Ahad, 15 Juli 2012, kubu KPH Anglingkusumo mendeklarasikan berdirinya paguyuban kerabat Pakualaman tandingan yang mereka beri nama Himpunan Kerabat dan Kawulo Paku Alam (HKPA) Notokusumo di kediaman Anglingkusumo, yang berjarak hanya 200 meter dari Puro Pakualaman.
Paguyuban ini dibentuk, kata mereka, demi meluruskan sejarah tentang bagaimana seharusnya suksesi di Pura Pakualaman setelah Paku Alam VIII lengser. "Sebagai sebuah lembaga budaya resmi, kami akan mengawal keberadaan Pura Pakualaman dengan tetap menjunjung profesional dan obyektivitas organisasi. Kami menolak segala bentuk tindakan kekerasan serta ancaman politisasi terhadap Pura," kata Ketua HKPA Notokusumo Sutan Pangeran Rendra Jais.
Menurut dia, paguyuban kerabat yang mereka dirikan mempunyai badan hukum yang sah. Sebaliknya, mereka menyatakan tidak mengakui paguyuban sejenis yang bernama Hudyana.
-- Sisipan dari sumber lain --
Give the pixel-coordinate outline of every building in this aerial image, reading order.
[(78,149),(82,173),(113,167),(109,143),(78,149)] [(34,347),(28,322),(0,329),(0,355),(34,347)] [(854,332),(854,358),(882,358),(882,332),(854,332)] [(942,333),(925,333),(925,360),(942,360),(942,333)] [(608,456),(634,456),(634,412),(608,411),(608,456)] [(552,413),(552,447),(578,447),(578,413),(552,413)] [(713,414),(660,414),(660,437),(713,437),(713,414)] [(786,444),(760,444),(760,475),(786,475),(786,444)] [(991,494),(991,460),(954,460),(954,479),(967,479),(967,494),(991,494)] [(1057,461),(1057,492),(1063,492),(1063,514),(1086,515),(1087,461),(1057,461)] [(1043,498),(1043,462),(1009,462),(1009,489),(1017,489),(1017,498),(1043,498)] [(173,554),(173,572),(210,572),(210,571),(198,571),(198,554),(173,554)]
Bagi menantu bungsu Anglingkusumo ini, Hudyana hanya seperti kumpulan arisan, tidak punya badan hukum dan ilegal.
Pria asal Sumatera ini juga menyatakan bahwa paguyuban dibentuk berdasarkan akta notaris atas nama Derita Kusumawati, SH, salinan akta pendirian Himpunan Kerabat Pura Pakualaman nomor 147 tahun 10 Juli 2012. Paguyuban ini, kata dia, perlu didirikan karena selama ini Hudyana telah bertindak sewenang-wenang kepada Anglingkusumo.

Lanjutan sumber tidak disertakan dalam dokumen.